The plan is to grow more than 30 different species of organic fruits and vegetables according to The Guardian. The garden is expected to harvest approximately 1,000 KG of produce every day in season. With the use of hydroponics and soil-free growing, the farm is expected to have a very small carbon footprint.

“The goal is to make the farm a globally-recognized model for sustainable production,” Pascal Hardy, founder of Agripolis told The Guardian. “We’ll be using quality products, grown in rhythm with nature’s cycles, all in the heart of Paris.”

The farm will also have its own restaurant onsite that will seat around 300 people and will be run by the Paris chain of rooftop venues, the Paris Expo Porte de Versailles, the farm will also have its own on-site restaurant and bar with capacity for around 300 people. Run by Paris’s renowned chain of rooftop venues, Le Perchoir, and will feature the produce grown on the farm.

“Our fresh produce will be used to feed the inhabitants across the south-west of the city – either directly, through veg-box schemes or via shops, hotels and canteens – thereby helping to reduce food miles,” Hardy said. “Furthermore, we won’t be using any pesticides or chemicals, so the farm will be a haven for biodiversity.”

The farm will also offer educational tours, team building workshops, and will host special events. According to The Guardian, residents will be able to lease their own small wooden crate vegetable plots to grow their own food.

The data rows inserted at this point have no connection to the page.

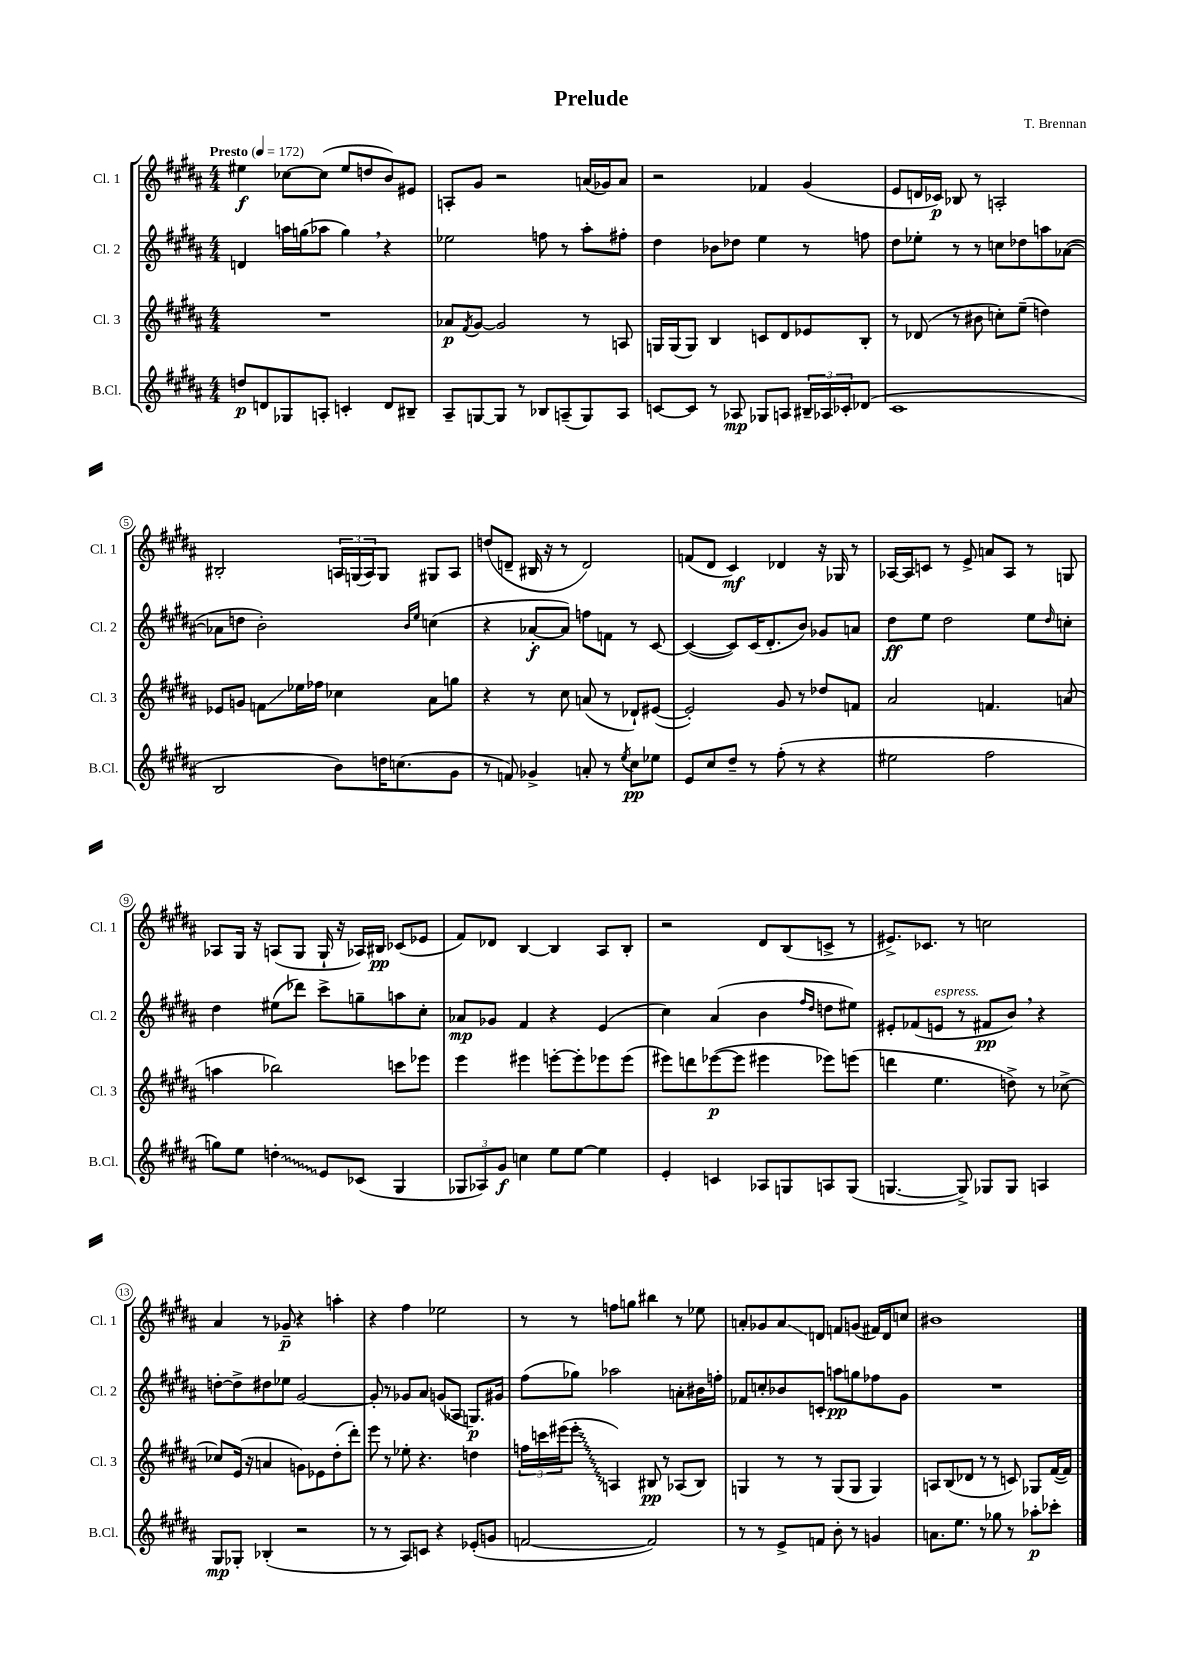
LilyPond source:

\header { title = "Prelude" composer = "T. Brennan" }
<<
\new StaffGroup <<
\new Staff = "s0" \with { instrumentName = "Cl. 1" shortInstrumentName = "Cl. 1" } {
    \clef treble \key b \major \numericTimeSignature \time 4/4 \tempo "Presto" 4 = 172
    eis''4\f ces''8~ ces''8( eis''8 d''8 b'8) eis'8 |
    a8-. gis'8 r2 a'16( ges'16) a'8 |
    r2 fes'4 gis'4( |
    e'8 d'16 ces'16\p) bes8 r8 a2-. |
    bis2-. \tuplet 3/2 { a16 g16( a16) } g8 gis8 a8 |
    d''8( d'8-- bis16 r16 r8 d'2) |
    f'8( dis'8 cis'4\mf) des'4 r16 ges16 r8 |
    aes16~ aes16 c'8 r8 e'8-> a'8 aes8 r8 g8 |
    aes8 gis16 r16 a8( gis8 gis16-! r16 aes16) bis16\pp ces'8( ees'8 |
    fis'8) des'8 b4~ b4 ais8 b8-. |
    r2 dis'8 b8( c'8-> r8 |
    eis'8.->) ces'8. r8 c''2 |
    ais'4 r8 ges'8--\p r4 a''4-. |
    r4 fis''4 ees''2 |
    r8 r8 f''8 g''8 bis''4 r8 ees''8 |
    a'8-. ges'8 a'8\glissando d'8 f'8 g'8( fis'16) d'16 c''8 |
    bis'1 \bar "|." |
}
\new Staff = "s1" \with { instrumentName = "Cl. 2" shortInstrumentName = "Cl. 2" } {
    \clef treble \key b \major \numericTimeSignature \time 4/4
    d'4 a''16 g''16( aes''8 g''4) \breathe r4 |
    ees''2 f''8 r8 ais''8-. fis''8-. |
    dis''4 bes'8 des''8 e''4 r8 f''8 |
    dis''8 ees''8-. r8 r8 c''8 des''8 a''8 aes'8~( |
    aes'8 d''8 b'2-.) \grace { b'16 e''16 } c''4( |
    r4 aes'8~-.\f aes'8) f''8 f'8 r8 cis'8~ |
    cis'4~( cis'8) cis'16( dis'8.-. b'8) ges'8 a'8 |
    dis''8\ff e''8 dis''2 e''8 \grace { dis''16 } c''8-. |
    dis''4 eis''8( des'''8) cis'''8-> g''8-- a''8 cis''8-. |
    aes'8\mp ges'8 fis'4 r4 e'4( |
    cis''4) ais'4( b'4 \grace { fis''16 dis''16 } d''8 eis''8) |
    eis'8-. fes'8( e'8^\markup { \italic "espress." } r8 fis'8\pp b'8) \breathe r4 |
    d''8~-. d''8-> dis''8 ees''8 gis'2~ |
    gis'8-. r8 ges'8 ais'8 g'8( aes8 g8.\p) gis'16 |
    fis''8( ges''8) aes''2 a'8-. bis'16 f''16-. |
    fes'8 c''8-. bes'8 c'8-. a''8\pp g''8 fes''8 gis'8 |
    R1 \bar "|." |
}
\new Staff = "s2" \with { instrumentName = "Cl. 3" shortInstrumentName = "Cl. 3" } {
    \clef treble \key b \major \numericTimeSignature \time 4/4
    R1 |
    aes'8\p \acciaccatura { fis'8 } gis'8~ gis'2 r8 a8 |
    g16 g16( g8) b4 c'8 dis'8 ees'8 b8-. |
    r8 des'8( r8 bis'8 c''8-.) e''8--( d''4) |
    ees'8 g'8 f'8\glissando ees''16 fes''16 ces''4 ais'8 g''8 |
    r4 r8 cis''8 a'8( r8 des'8-!) eis'8~( |
    eis'2-.) gis'8 r8 des''8 f'8 |
    ais'2 f'4. a'8( |
    a''4 bes''2) c'''8 ees'''8 |
    e'''4 eis'''4 e'''8~-. e'''8-. ees'''8 ees'''8( |
    eis'''8) d'''8 ees'''8~\p( ees'''8 eis'''4 ees'''8) e'''8( |
    d'''4 e''4. d''8->) r8 ces''8~-> |
    ces''8 e'16( r16 a'4 g'8) ees'8 dis''8-.( dis'''8-.) |
    e'''8 r8 ees''8-. r4. d''4 |
    \tuplet 3/2 { f''16 c'''16 eis'''16( } \once \override Glissando.style = #'zigzag eis'''8-.\glissando a4) bis8\pp r8 aes8( bis8) |
    g4 r8 r8 g8( g8 g4) |
    a8 b8( des'8 r8 r8 c'8) ges8 fis'16~( fis'16) \bar "|." |
}
\new Staff = "s3" \with { instrumentName = "B.Cl." shortInstrumentName = "B.Cl." } {
    \clef treble \key b \major \numericTimeSignature \time 4/4
    d''8\p d'8 ges8 a8-. c'4-. d'8 bis8-- |
    ais8-- g8~ g8 r8 bes8 a8--( g8) a8 |
    c'8~ c'8 r8 aes8\mp ges8 a8 \tuplet 3/2 { bis16-- aes16 ces'16-. } des'8( |
    cis'1 |
    b2 b'8) d''16 c''8.( gis'8 |
    r8 f'8) ges'4-> a'8-. r8 \acciaccatura { e''8 } cis''8\pp ees''8 |
    e'8 cis''8 dis''8-- r8 fis''8-.( r8 r4 |
    eis''2 fis''2 |
    g''8) e''8 \once \override Glissando.style = #'zigzag d''4-.\glissando e'8 ces'8( gis4 |
    \tuplet 3/2 { ges8 aes8) gis'8\f } c''4 e''8 e''8~ e''4 |
    e'4-. c'4 aes8 g8 a8 g8( |
    g4.~ g8->) ges8 ges8 a4 |
    gis8\mp ges8-. bes4-.( r2 |
    r8 r8 ais8) c'8 r4 ees'8-.( g'8 |
    f'2~ f'2) |
    r8 r8 e'8-> f'8 b'8-. r8 g'4 |
    a'8. e''8. r8 ges''8 r8 aes''8-.\p ces'''8-. \bar "|." |
}
>>
>>
\layout { \context { \Score \override BarNumber.stencil = #(make-stencil-circler 0.1 0.3 ly:text-interface::print) } }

Our vision is a city in which flat roofs and abandoned surfaces are covered with these new growing systems,” said Hardy. “Each will contribute directly to feeding urban residents who today represent the bulk of the world’s population.”

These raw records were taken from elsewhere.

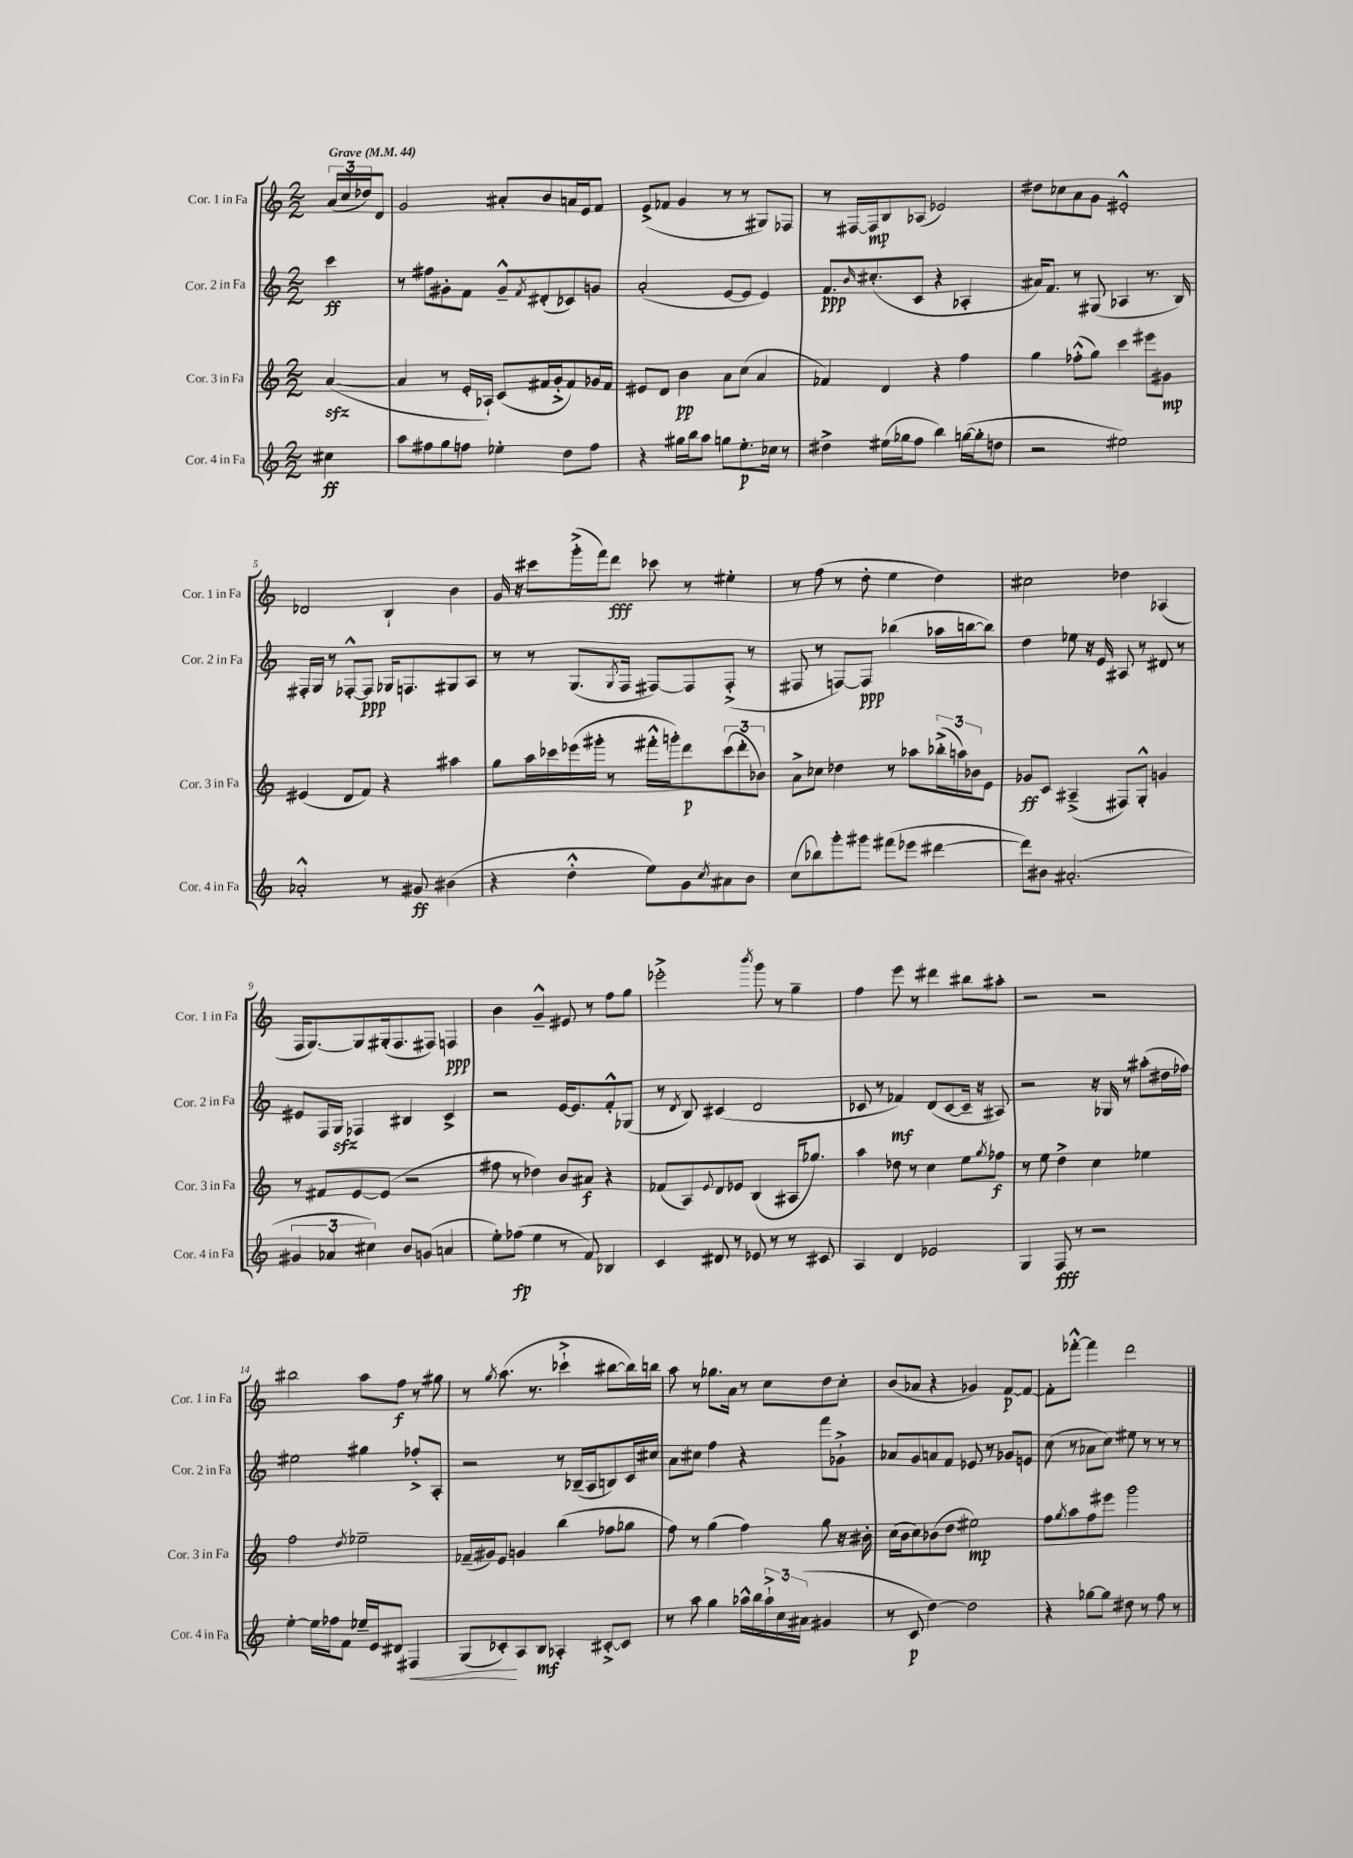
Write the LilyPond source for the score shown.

<<
\new StaffGroup <<
\new Staff = "s0" \with { instrumentName = "Cor. 1 in Fa" shortInstrumentName = "Cor. 1 in Fa" } {
    \clef treble \key c \major \numericTimeSignature \time 2/2 \partial 4 \tempo "Grave" 4 = 44
    \tuplet 3/2 { a'16( c''16 des''16) } d'8 |
    g'2 ais'8-. b'8 a'16 e'16 f'8 |
    e'8->( fes'8 g'4 r8 r8 gis8) fes8 |
    r8 fis16~ fis16\mp b8 aes8( ees'2) |
    dis''8 ces''8 a'8 g'8 eis'2-.-^ |
    des'2 b4-! b'4 |
    g'16 r16 cis'''8 g'''16-.->( f'''16) d'''8\fff ces'''8 r8 eis''4-. |
    r8 f''8( r8 d''8-. e''4 d''4) |
    cis''2 des''4 aes4( |
    f16 g8.~) g8 gis16-.( f8. fis8) f4\ppp |
    b'4 g'4---^ eis'8 r8 f''8 g''8 |
    ees'''2-.-> \acciaccatura { b'''8 } g'''8 r8 g''4-- |
    f''4 e'''8 r8 dis'''4 bis''8 ais''8-. |
    r2 r2 |
    bis''2 a''8 f''8\f r8 gis''8 |
    r8 \acciaccatura { g''8 } a''8.( r8. ces'''4-!-> bis''8~ bis''16) b''16 |
    a''8 r8 ges''8. a'16 r8 c''8 d''8 c''8-. |
    b'8( aes'8 r4 ges'4) f'8~\p f'8~ |
    f'8-. fes'''8~-.-^ fes'''4 d'''2 \bar "|." |
}
\new Staff = "s1" \with { instrumentName = "Cor. 2 in Fa" shortInstrumentName = "Cor. 2 in Fa" } {
    \clef treble \key c \major \numericTimeSignature \time 2/2 \partial 4
    c'''4\ff |
    r8 fis''8 gis'8-. f'8 gis'8---^ \acciaccatura { f'8 } dis'8-.( ces'8) g'8 |
    a'2-.( e'8~ e'8 e'4) |
    f'8.\ppp \grace { b'16 } cis''8.-.( c'8 r4 aes4-. |
    ais'16) f'8. r8 gis8( aes4 r8. b16) |
    fis16-. g16 r8 fes8~-.-^ fes8\ppp ges16 f8. gis8 a8 |
    r8 r8 g8.( \acciaccatura { g8 } f16 fis8~) fis8 fis8-.->( r8 |
    fis8 r8 f8~) f8\ppp bes''4( aes''16 b''16~ b''8) |
    d''4 ees''8 r16 e'16 ais8 r8 dis'8 r8 |
    eis'8 f16 g16\sfz fes4 bis4 c'4-> |
    r2 e'16~ e'8. f'8-.-^ ges8( |
    r8 \acciaccatura { d'8 } b8) cis'4( d'2 |
    ces'8 r8 fes'4\mf) d'8( ces'8~ ces'16-- r16 ais8) |
    r2 r16 ges16 r8 ais''8-.( dis''16 fes''16) |
    eis''2 gis''4 fes''8-.-> a8-. |
    r2 r8 bes16--( a16 b8) c'16 cis''16 |
    a'8 cis''8 f''4 r4 f'''8 ges'8-!-> |
    aes'8 g'8 a'8 f'8 ees'8 r8 ges'8 e'8 |
    c''8( r8 aes'8 c''8) eis''8 r8 r8 r8 \bar "|." |
}
\new Staff = "s2" \with { instrumentName = "Cor. 3 in Fa" shortInstrumentName = "Cor. 3 in Fa" } {
    \clef treble \key c \major \numericTimeSignature \time 2/2 \partial 4
    a'4~\sfz( |
    a'4 r8 e'16-. aes16-!) c'8( fis'16 g'16-.-> fis'8) ges'16 fis'16 |
    eis'8 d'8 b'4\pp a'8 c''8( a'4 |
    fes'4) d'4 r4 f''4 |
    g''4 fes''8-.-^( g''8) c'''4 eis'''8 gis'8\mp |
    eis'4( d'8 f'8) r4 ais''4 |
    g''8 a''16 ces'''16 ees'''16( gis'''16-. r8 fis'''16-.-^ g'''16-.) d'''8\p \tuplet 3/2 { ces'''8( d'''8-. bes'8) } |
    a'8-> ces''8 des''4 r8 aes''8 \tuplet 3/2 { bes''16-.->( a''16) bes'16 } e'8 |
    ges'8\ff c'8 ais4--->( fis8) g8-.-^ g'4 |
    r8 fis'8 e'8~ e'8( r2 |
    fis''8 r8 des''4) b'8 ais'8\f r4 |
    fes'8( a8) \appoggiatura { e'8 } d'8 ees'8 b4( ais16 ges''8.) |
    a''4 des''8 r8 c''4 e''8 \acciaccatura { g''8 } fes''8\f |
    r8 e''8 d''4-> c''4 ees''4 |
    f''2 \acciaccatura { d''8 } ees''2-- |
    fes'16--( gis'16) e'8 g'4 b''4( fes''8 ges''8 |
    f''8) r8 g''4( f''4) g''8 r16 bis'16-. |
    c''16( b'16 c''8) bes'8( d''8 eis''2\mp) |
    f''8 \acciaccatura { g''8 } a''8 f''8 eis'''8 g'''2 \bar "|." |
}
\new Staff = "s3" \with { instrumentName = "Cor. 4 in Fa" shortInstrumentName = "Cor. 4 in Fa" } {
    \clef treble \key c \major \numericTimeSignature \time 2/2 \partial 4
    cis''4\ff |
    a''8 fis''8 g''8 f''8 ees''4-. d''8 f''8 |
    r4 gis''16 b''16 a''8 g''8 e''8.-.\p ces''16 r8 |
    dis''4-> eis''16( ges''16 f''8 b''4) g''16~( g''16-. d''8 |
    r2 eis''2) |
    aes'2-.-^ r8 gis'8\ff bis'4( |
    r4 d''4-.-^ e''8) g'8 \acciaccatura { c''8 } ais'8 b'8 |
    c''8( bes''8) g'''8-. gis'''8 fis'''8( ees'''8 dis'''4~ |
    dis'''8) bis'8 ais'2.-.( |
    \tuplet 3/2 { gis'4 aes'4 cis''4) } b'8 g'8( a'4 |
    e''8-.) fes''8\fp( e''4 r8 f'8) bes4 |
    c'4 dis'8 r8 ees'8 r8 r8 cis'8 |
    a4 d'4 ees'2 |
    g4 f8\fff r8 r2 |
    e''4~-. e''16 fes''16 f'8 ees''16-- e'16 dis'8 fis4\< |
    g8( ces'8-.\!) a8 b8\mf aes4-. cis'8~-.-> cis'8 |
    r8 a''8 g''4 aes''16-^ b''16 \tuplet 3/2 { aes''16-!-> c''16 ais'16( } gis'4 |
    r8 c'8\p d''4~) d''2 |
    r4 ges''8~ ges''8 dis''8 r8 f''8 r8 \bar "|." |
}
>>
>>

Paris is not the only city to have large scale urban farms. In New York City, Brooklyn Grange is one of the world's largest urban farms. The farm opened in 2010 and consists of 65,000 square feet (6,038 square meters) of the rooftop of a large warehouse. Although it produces thousands of pounds of produce a year, this is a very small amount compared to what is being built in Paris

Indoor Vertical farming is also a sustainable alternative to conventional agriculture. Companies like AreoFarms in New Jersey that was founded in 2004, use only one percent of the land that conventional farming uses and its yields are 390 times higher. The startup Plenty in South San Francisco, California actually uses robots in its indoor farm.

These innovative new farming methods like rooftop urban farms will have to be used if we are to feed the global population in 2050. But if all the world's largest cities committed to anything even close to Paris's Parisculteurs, it looks like this is becoming very achievable.